Endpoint firewall and networking requirements for the Endpoint Security agent

SECURITY   Service account or administrator-level rights on the target endpoint

This article describes the networking infrastructure required to enable successful communication between your monitored endpoints and the EDR cloud.

To learn about the files you'll need to allowlist in your infrastructure security policies, refer to Endpoint allowlisting and antivirus considerations for the Endpoint Security agent.

Index

General

  • For each agent deployed in your environment, bidirectional communication from TCP port 443 to the URL for your instance must be permitted.

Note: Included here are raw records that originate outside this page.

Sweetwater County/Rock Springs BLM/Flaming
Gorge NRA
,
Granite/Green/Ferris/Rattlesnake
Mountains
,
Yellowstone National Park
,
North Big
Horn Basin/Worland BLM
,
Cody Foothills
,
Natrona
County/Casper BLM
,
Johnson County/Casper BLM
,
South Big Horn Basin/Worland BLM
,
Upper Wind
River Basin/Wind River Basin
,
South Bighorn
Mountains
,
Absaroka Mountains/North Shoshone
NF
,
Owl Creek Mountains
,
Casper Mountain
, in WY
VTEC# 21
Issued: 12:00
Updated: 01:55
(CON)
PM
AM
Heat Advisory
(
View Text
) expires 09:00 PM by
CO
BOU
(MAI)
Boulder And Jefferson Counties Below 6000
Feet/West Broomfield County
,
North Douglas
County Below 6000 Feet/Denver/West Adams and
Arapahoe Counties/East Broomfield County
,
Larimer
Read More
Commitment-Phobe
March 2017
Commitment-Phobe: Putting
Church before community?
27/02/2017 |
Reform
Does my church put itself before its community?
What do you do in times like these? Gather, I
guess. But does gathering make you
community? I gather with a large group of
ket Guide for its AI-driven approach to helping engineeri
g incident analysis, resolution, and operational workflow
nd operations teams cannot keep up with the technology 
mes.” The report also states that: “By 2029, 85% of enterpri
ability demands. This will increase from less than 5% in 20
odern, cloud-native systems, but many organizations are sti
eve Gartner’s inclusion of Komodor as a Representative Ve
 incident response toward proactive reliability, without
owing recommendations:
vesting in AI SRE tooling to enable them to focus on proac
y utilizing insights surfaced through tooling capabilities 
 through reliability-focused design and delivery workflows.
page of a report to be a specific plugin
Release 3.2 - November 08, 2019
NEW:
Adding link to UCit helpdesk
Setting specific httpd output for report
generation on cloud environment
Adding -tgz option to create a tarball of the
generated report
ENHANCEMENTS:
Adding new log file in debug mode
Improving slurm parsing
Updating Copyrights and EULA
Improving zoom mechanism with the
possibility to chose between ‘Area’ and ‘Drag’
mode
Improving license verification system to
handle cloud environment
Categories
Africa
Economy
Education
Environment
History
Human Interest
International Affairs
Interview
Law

Datto EDR and Datto AV allowlisting

Datto EDR and Datto AV subscribers will need to allowlist the following URLs in their security infrastructure:

URL Description
*.infocyte.com

Secured with TLS 1.2/1.3 (HTTPS); if you are on a network with SSL inspection or decryption, you might need to bypass decryption for the infocyte.com CNAME of your instance, along with dl.infocyte.com

dl.infocyte.com Amazon CloudFront; IP range can vary based on location; recommended for optimal performance
wss://servalot-prod.es.datto.net

Brokers communication with EDR cloud infrastructure; can alternatively allowlist *.es.datto.net

wss://servalot-prod.es.datto.net:3030

Required ports for communication with EDR cloud infrastructure

wss://servalot-prod.es.datto.net:3031
https://mcb1jewkpb.execute-api.us-east-2.amazonaws.com/

Amazon S3 webhosts for Datto EDR cloud infrastructure

 

 

 

 

 

 

https://rollbackinstallers.s3.us-east-2.amazonaws.com/
https://staging.rollbackcommands.s3.us-east-2.amazonaws.com/
https://s3.us-east-2.amazonaws.com
https://staging.rollback.log.s3.us-east-2.amazonaws.com/
https://rwdlogs.s3.us-east-2.amazonaws.com/
https://7j3e2hyns2.execute-api.us-east-2.amazonaws.com/
https://rbinstallers.s3.us-east-2.amazonaws.com
https://prod-rollbacklogs.s3.us-east-2.amazonaws.com/
https://s3.us-east-2.amazonaws.com/
https://prod-rollbackmetrics.s3.us-east-2.amazonaws.com/
https://rwdlogs.s3.us-west-2.amazonaws.com/

Datto AV allowlisting

Datto EDR + Datto AV and standalone Datto AV subscribers who are deploying the Endpoint Security agent will need to allowlist the following URLs in their local network. If URL or domain allowlisting is not possible, consider a proxy solution or integrate the device into a DMZ.

Datto AV running on macOS and Linux

URL Description
prod-auth.eu1.apc.avira.com

Required URLs for communication with Datto AV cloud infrastructure

prod-query.eu1.apc.avira.com
prod-upload.eu1.apc.avira.com
prod.tl.avira.com

Datto AV running on Windows

URL Description
query-api.eu1.apc.avira.com

Required URLs for communication with Datto AV cloud infrastructure

fpc-rest.tl.avira.com
v2.web-rep.auc.avira.com
download.avira.com
api.mixpanel.com

Geo-blocked regions

To protect the safety of all customers, we restrict inbound internet traffic from certain countries and regions where cyberattacks are known to originate. As a result, any user attempting to log in to Datto AV or Datto EDR from these locations, whether directly or through proxy servers or VPNs, will be denied access. This filtering applies globally to all Kaseya data centers and public cloud environments.

Currently, the following countries are geo-blocked:

  • Russia

  • China

  • Cuba

  • Iran

  • North Korea

  • Syria

We will continue to curate this list as the cybersecurity landscape evolves.